The NASA HQ Library helps NASA Headquarters civil servants and contractors conduct research on any work-related
questions in its collection of books, journals, and audiovisual materials, and through searches through databases such as
Factiva, Dialog, and the NASA Aeronautics and Space Database. Over a fifth
of the NASA HQ Library's books are owned by no other library in the world, making it a unique resource for the agency and the nation. If a civil servant or contractor's
research requires a report, article, or book that the NASA HQ Library does not have, the staff will do their best to get it from another library.

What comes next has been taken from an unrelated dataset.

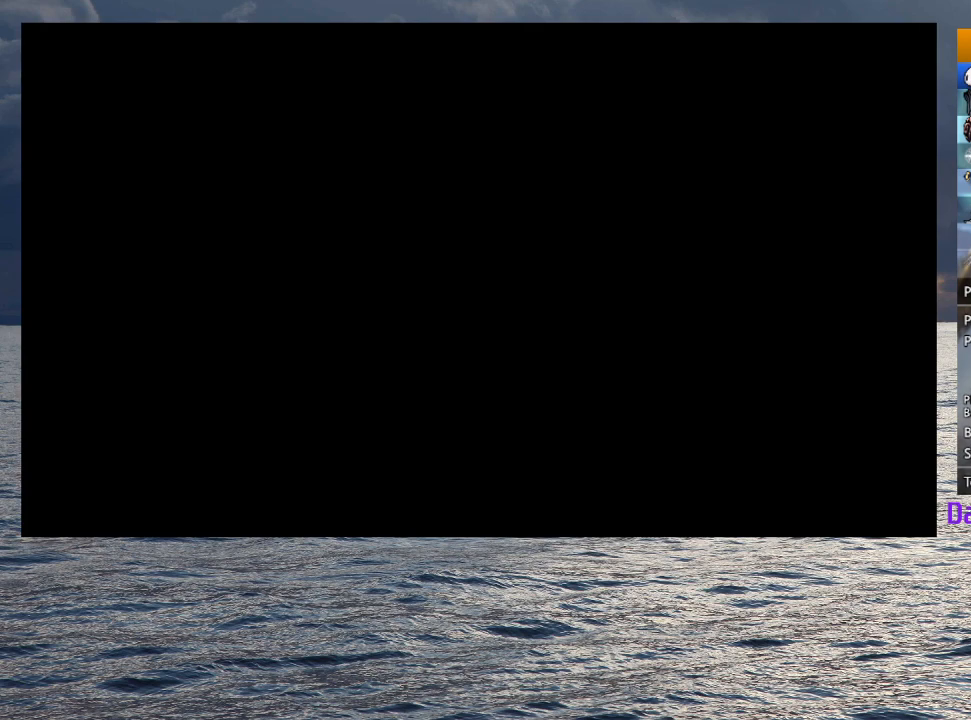
{"buttons": [], "left_stick": "right", "right_stick": "center", "button_events": []}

The staff can also demonstrate methods of efficiently searching the Internet and our
databases.
The NASA HQ Library helps NASA Headquarters civil servants and contractors to keep in touch with developments in their
fields through its weekly and monthly alert
services. These services cover dozens of separate topics, drawing articles from a wide selection of periodicals,
including newspapers such as the New York Times and the Chicago Tribune, trade journals such as Aviation
Week and Space Technology and Flight International, and popular journals such as New Scientist and
Time.
The NASA HQ Library is the only NASA library that is open to interested members of the public. It is regularly visited by
students conducting research on science policy and the history of aviation and spaceflight. The staff can also reply to
questions sent to them via letters, phone calls, and email from members of the public. Many of the resources listed in the
library's bibliographies are available to the
public either online or through their local public libraries.